Seokjin ona karşı gülümsedi.
"Seokjin,Kim Seokjin."
"Pekâlâ Seokjin-ssi,acaba beraber sıcak bir şeyler içmek ister misiniz?Deniz kenarı soğuk olduğu için üşümüşsünüzdür."
Soruya onaylarca başını salladı.
"Çok isterim.Bende size bunu teklif edecektim aslında.Eğer yakınlarda bildiğiniz bir yer varsa gidebiliriz."
Adam başını hızlı hızlı aşağı yukarı salladı.
"Evet buralarda bildiğim bir kafe var.Beni takip edin."
Adam,ilerlemeye başladı ve Seokjin'de onun peşi sıra adımlarını sürdürdü.
***
Adamın bahsettiği kafe gerçektende oldukça yakındı.Birkaç dakika içinde kafede oturmuş,siparişlerini vermişlerdi bile.
Her ne kadar deniz kenarında sokak lambalarının ışığı olsada,ikiside birbirlerinin yüzlerini seçememişlerdi.Bu yüzden ikiside şu an birbirlerini dikkatli bir şekilde inceliyordu.

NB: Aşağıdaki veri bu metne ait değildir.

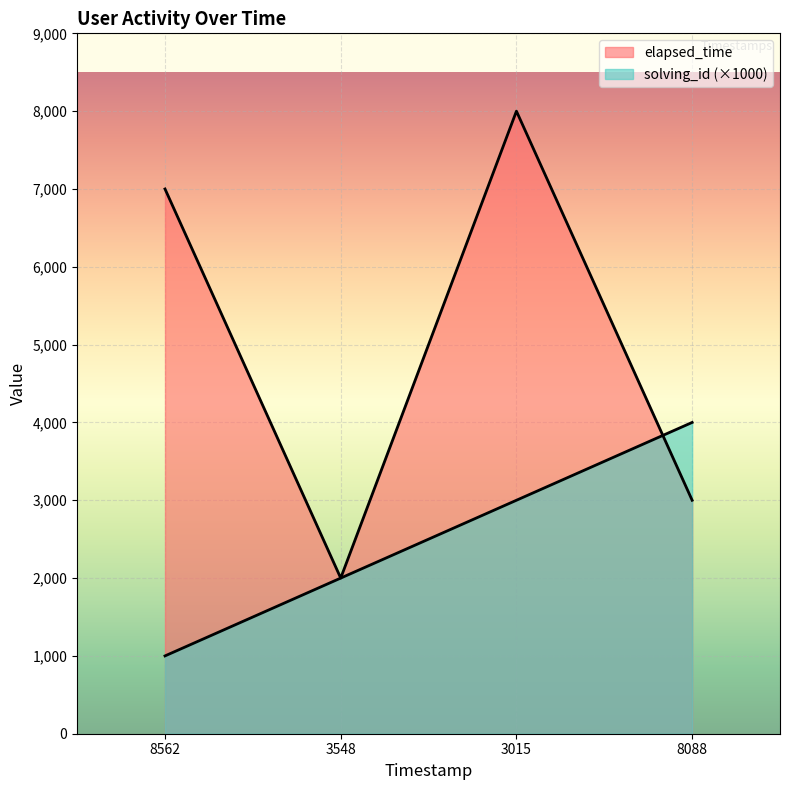

Count the number of data series in this chart.

2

Seokjin'in karşısındakinin esmer bir teni,koyu kahveleri ve uzamaya yüz tutmuş kömür karası saçları vardı.Üstündeki gündelik kıyafetlerle de genel olarak bıraktığı etki gayet hoştu.Ayrıca sol yanağında bir ay sembolü vardı.
İkisininde birbirlerini incelemeyi bitirdikleri bir anda siparişleri gelmiş,esmer adam garsona teşekkür etmişti.Garsonda içecekleri bırakıp gitmişti.
Seokjin içeceğini kavramış,içecekten sıcak bir yudumu boğazından aşağıya göndermişti bile.Aynı şekilde karşısındaki de bunu yapmıştı.
Seokjin kahvesinden bir yudum daha aldı ve bakışlarını esmere çevirdi.
"Düzgün bir şekilde tanışmadık.Ben Kim Seokjin,demiştim ama.Peki sizin adınız nedir?"